– Baishali Mukherjee (Kolkata)

Swapan Dasgupta (right) with CM Suvendu Adhikari
The political landscape of west Bengal experienced a historic shift on May 4, when the Bharatiya Janata Party (BJP) won 207 seats in the state’s 294-member Legislative Assembly. This sweeping electoral verdict has transferred power to a right wing party for the first time in West Bengal (pop.102 million) which hitherto had a nationwide reputation for secular left-of-centre liberal values.
Starkly reminiscent of 2011 when the Trinamool Congress party ended 34 years of leftist rule led by the Communist Party of India-Marxist (CPM) with the promise of radical poriborton (change), West Bengal’s first-ever BJP government has started its innings with a flurry of populist promises. In its very first Rs.4.38 lakh crore budget presented to the assembly on June 26 by the Oxford-educated Swapan Dasgupta — arguably the most articulate defender of the BJP government at the Centre — the government has made a provision of Rs.55,376 crore for education. The department of school education is allocated Rs.44,948 crore, equivalent to 10.26 percent of the total expenditure budget. This represents an 11 percent increase over the allocation for education by the previous TMC government (Rs.49,999 crore).
With this modestly larger (after adjusting for inflation) education budget, Dasgupta promises to fill 50,000 vacant posts of teachers and education staff in 84,000 government schools, reserving 33 percent of these seats for women; promote a greenfield Indian Institute of Technology (IIT) and Indian Institute of Management (IIM) in North Bengal; upgrade Jadavpur University into an ‘Institute of Excellence,’ with the Union government contributing Rs.1,000 crore and the state Rs.250 crore.
Yet even as monitors of the education sector in Bengal welcome the seemingly serious intent of the state’s first BJP government to put the education system, ruined by repeated teacher recruitment, exam papers leakage and other scams in K-12 education back on track, there’s a current of apprehension sparked by the well-known proclivity of BJP administrations at the Centre and BJP-ruled states to silence dissent, target academics and opposition voices. On May 12, Garga Chatterjee, a Harvard educated professor at the Indian Statistical Institute, Kolkata, and founder of Bangla Pokkho, a Bengali Nationalistic Organisation, was arrested for social media posts challenging accuracy of electronic voting machines. Likewise, two young YouTubers from Murshidabad’s Domkal area were apprehended on May 17 for uploading videos criticising the new state government, and two online content creators were arrested on May 13 for allegedly uploading a critical video clip targeting new Chief Minister Suvendu Adhikari.
Moreover in accordance with hindutva tenets, the new government has removed eggs from the free-of-charge mid-day meal scheme for children in government nurseries and primary schools. In a predominantly non-vegetarian state, the contract for mid-day meals provision to 1,800 schools in Kolkata has been given to ISKCON, which provides satvik vegetarian meals.
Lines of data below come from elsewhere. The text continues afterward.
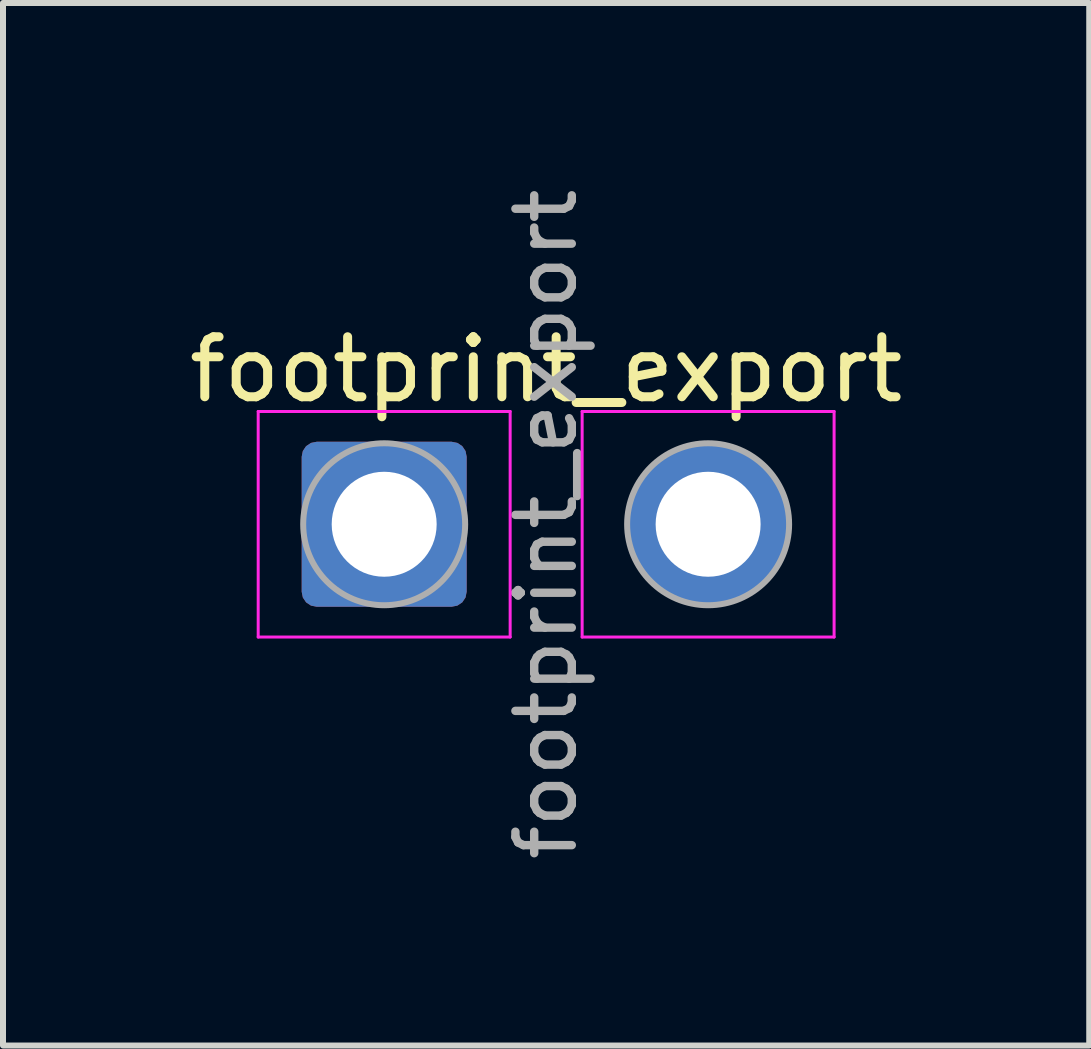
<source format=kicad_pcb>
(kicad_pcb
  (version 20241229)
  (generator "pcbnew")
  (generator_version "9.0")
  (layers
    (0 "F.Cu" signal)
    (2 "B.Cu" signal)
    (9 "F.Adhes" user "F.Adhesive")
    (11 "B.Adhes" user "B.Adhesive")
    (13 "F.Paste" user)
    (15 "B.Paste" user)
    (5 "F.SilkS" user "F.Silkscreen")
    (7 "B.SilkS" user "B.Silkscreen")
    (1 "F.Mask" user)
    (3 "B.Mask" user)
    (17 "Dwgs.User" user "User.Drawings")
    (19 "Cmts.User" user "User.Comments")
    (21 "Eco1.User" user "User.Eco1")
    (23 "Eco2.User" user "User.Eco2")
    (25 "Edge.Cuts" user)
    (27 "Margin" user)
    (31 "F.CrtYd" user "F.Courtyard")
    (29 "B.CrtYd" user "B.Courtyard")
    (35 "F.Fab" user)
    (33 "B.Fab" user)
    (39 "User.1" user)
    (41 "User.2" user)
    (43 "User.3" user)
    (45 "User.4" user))
  (footprint "footprint_export"
    (layer "F.Cu")
    (at 3.354 5.689)
    (property "Reference" "footprint_export" (at 2.7 -2.58 0) (layer "F.SilkS") (effects (font (size 1 1) (thickness 0.15))))
    (attr exclude_from_pos_files exclude_from_bom)
    (fp_line (start -2.1 -1.88) (end -2.1 1.88) (stroke (width 0.05) (type solid)) (layer "F.CrtYd"))
    (fp_line (start -2.1 1.88) (end 2.1 1.88) (stroke (width 0.05) (type solid)) (layer "F.CrtYd"))
    (fp_line (start 2.1 -1.88) (end -2.1 -1.88) (stroke (width 0.05) (type solid)) (layer "F.CrtYd"))
    (fp_line (start 2.1 1.88) (end 2.1 -1.88) (stroke (width 0.05) (type solid)) (layer "F.CrtYd"))
    (fp_line (start 3.3 -1.88) (end 3.3 1.88) (stroke (width 0.05) (type solid)) (layer "F.CrtYd"))
    (fp_line (start 3.3 1.88) (end 7.5 1.88) (stroke (width 0.05) (type solid)) (layer "F.CrtYd"))
    (fp_line (start 7.5 -1.88) (end 3.3 -1.88) (stroke (width 0.05) (type solid)) (layer "F.CrtYd"))
    (fp_line (start 7.5 1.88) (end 7.5 -1.88) (stroke (width 0.05) (type solid)) (layer "F.CrtYd"))
    (fp_circle (center 0 0) (end 1.35 0) (stroke (width 0.1) (type solid)) (fill no) (layer "F.Fab"))
    (fp_circle (center 5.4 0) (end 6.75 0) (stroke (width 0.1) (type solid)) (fill no) (layer "F.Fab"))
    (fp_text user "${REFERENCE}" (at 2.7 0 90) (layer "F.Fab") (effects (font (size 0.94 0.94) (thickness 0.14))))
    (pad "1" thru_hole roundrect (at 0 0) (size 2.75 2.75) (drill 1.75) (layers "*.Cu" "*.Mask") (roundrect_rratio 0.091))
    (pad "2" thru_hole circle (at 5.4 0) (size 2.75 2.75) (drill 1.75) (layers "*.Cu" "*.Mask")))
  (gr_rect
    (start -3 -3)
    (end 15.107 14.378)
    (stroke (width 0.1) (type default))
    (fill no)
    (layer "Edge.Cuts")))
</source>
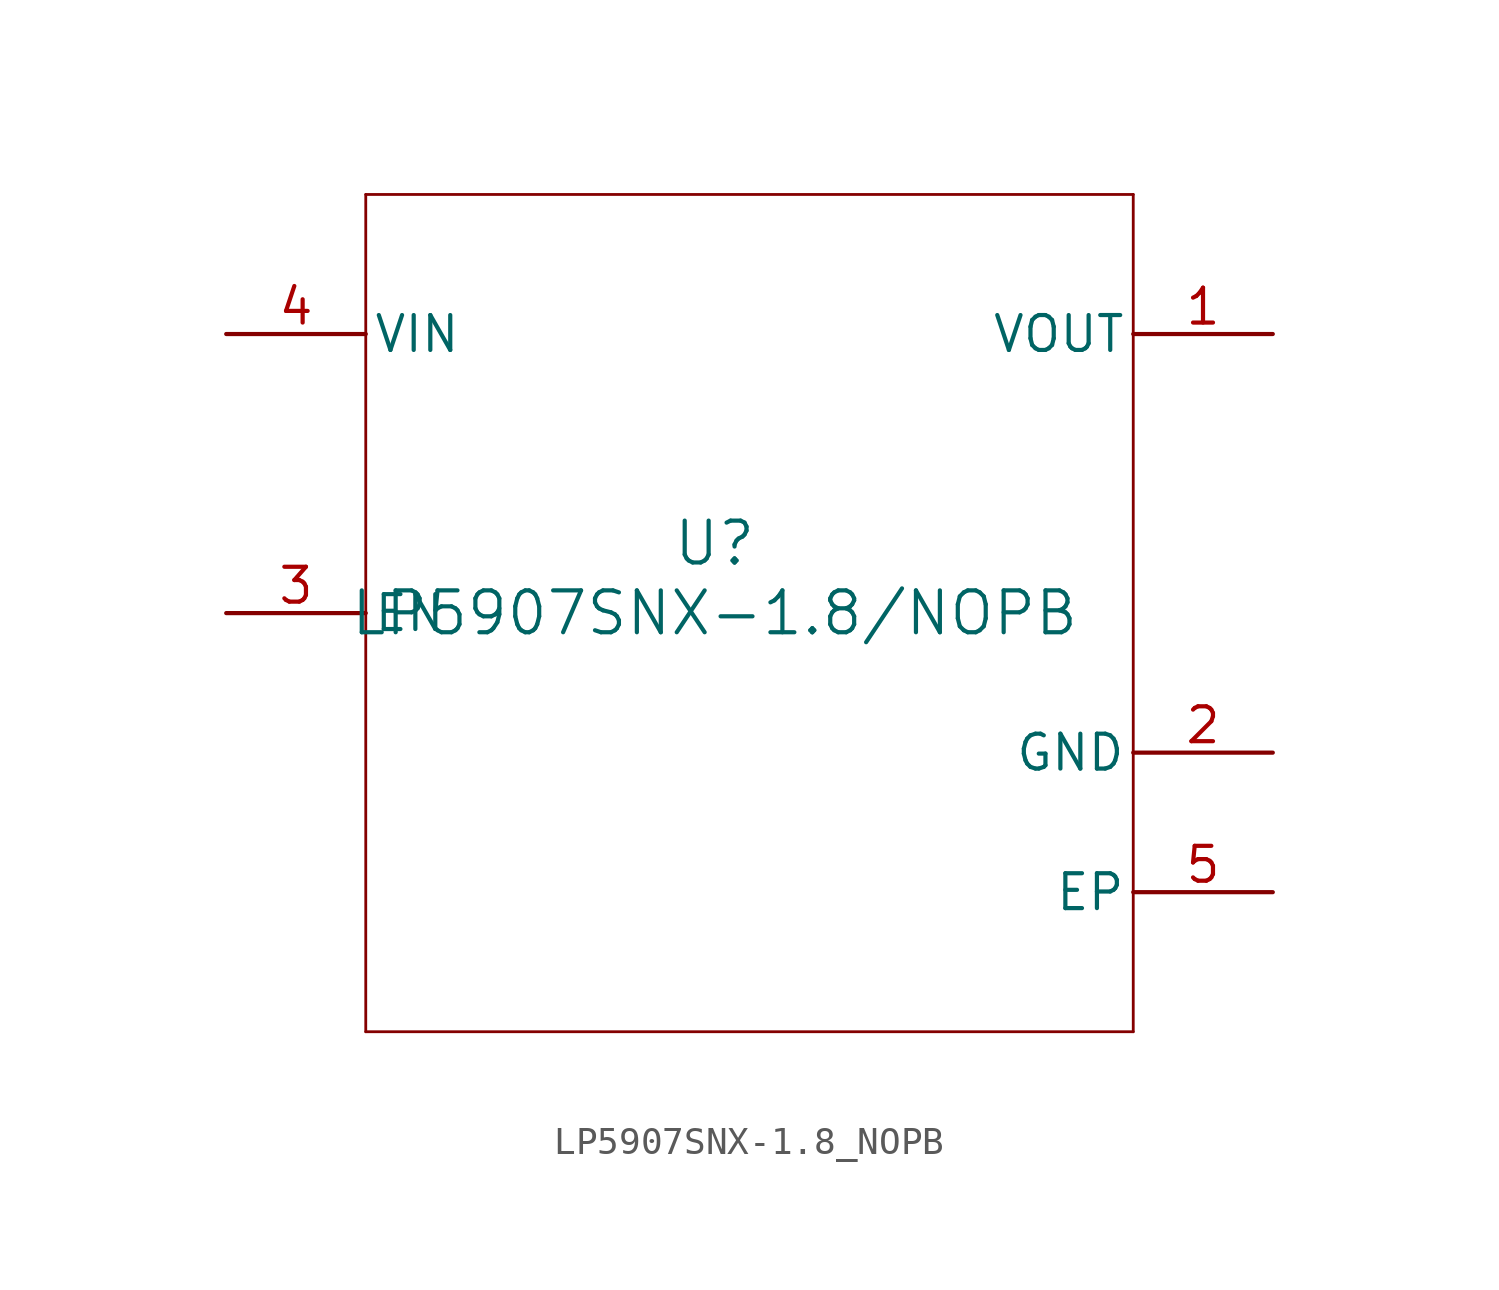
<source format=kicad_sym>
(kicad_symbol_lib
  (version 20241209)
  (generator "kicad_symbol_editor")
  (generator_version "9.0")
  (symbol "LP5907SNX-1.8_NOPB"
    (pin_names
      (offset 0.254))
    (property "Reference" "U"
      (at 0 2.54 0)
      (effects (font (size 1.524 1.524))))
    (property "Value" "LP5907SNX-1.8/NOPB"
      (at 0 0 0)
      (effects (font (size 1.524 1.524))))
    (symbol "LP5907SNX-1.8_NOPB_0_1"
      (polyline (pts (xy -12.7 15.24) (xy -12.7 -15.24)) (stroke (width 0.102) (type default)) (fill (type none)))
      (polyline (pts (xy -12.7 -15.24) (xy 15.24 -15.24)) (stroke (width 0.102) (type default)) (fill (type none)))
      (polyline (pts (xy 15.24 15.24) (xy -12.7 15.24)) (stroke (width 0.102) (type default)) (fill (type none)))
      (polyline (pts (xy 15.24 -15.24) (xy 15.24 15.24)) (stroke (width 0.102) (type default)) (fill (type none)))
      (pin power_in line (at -17.78 10.16 0) (length 5.08) (name "VIN" (effects (font (size 1.27 1.27)))) (number "4" (effects (font (size 1.27 1.27)))))
      (pin input line (at -17.78 0 0) (length 5.08) (name "EN" (effects (font (size 1.27 1.27)))) (number "3" (effects (font (size 1.27 1.27)))))
      (pin power_in line (at 20.32 -5.08 180) (length 5.08) (name "GND" (effects (font (size 1.27 1.27)))) (number "2" (effects (font (size 1.27 1.27)))))
      (pin power_in line (at 20.32 -10.16 180) (length 5.08) (name "EP" (effects (font (size 1.27 1.27)))) (number "5" (effects (font (size 1.27 1.27))))))
    (symbol "LP5907SNX-1.8_NOPB_1_1"
      (pin power_out line (at 20.32 10.16 180) (length 5.08) (name "VOUT" (effects (font (size 1.27 1.27)))) (number "1" (effects (font (size 1.27 1.27))))))))
</source>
With the state’s education system having suffered continuous infiltration of under-qualified party apparatchiks during 34 years of Communist rule followed by teacher recruitment scams during 15 years of Trinamool Congress when the multi-crore School Service Commission “cash-for-jobs” scam resulted in the eventual judicial scrapping of 25,735 teacher appointments, the government school system in Bengal is broken. The number of single-teacher primary schools has rocketed to 6,845, and 1,362 upper primary schools have shut down due to zero or low enrollment.
In higher education, the negligence of predecessor governments has also triggered a crisis. Due to prolonged administrative delays, glitch-prone centralised portals, and unresolved caste reservation disputes, a staggering 70 percent of seats in undergrad colleges were vacant in 2025, with even prestigious institutions like Jadavpur University seeing application numbers plunge by half.
Instead of addressing this structural crisis, the new BJP government has prioritised policing school menus and introduced the draconian Public Safety Act 2026 to silence criticism.
Comments New York-based educationist and human rights activist Dr. Partha Banerjee, who frequently visits Bengal: “This systematic assault reveals that the BJP offers zero sanctuary for a population that values liberal thought and academic capital. Look at BJP-ruled Uttar Pradesh, where aggressive school mergers and closures have effectively privatised public education, pricing out poor, rural children. For West Bengal, this is an ominous warning. When centralised authoritarianism collides with rosy budget promises, the ultimate burden will be shifted onto the public education system, deepening the state’s generational collapse.”
For West Bengal, which until the mid-1960s was an intellectual powerhouse widely admired for its progressive education system, the arrival on the scene of a new BJP government doesn’t augur well for human capital development.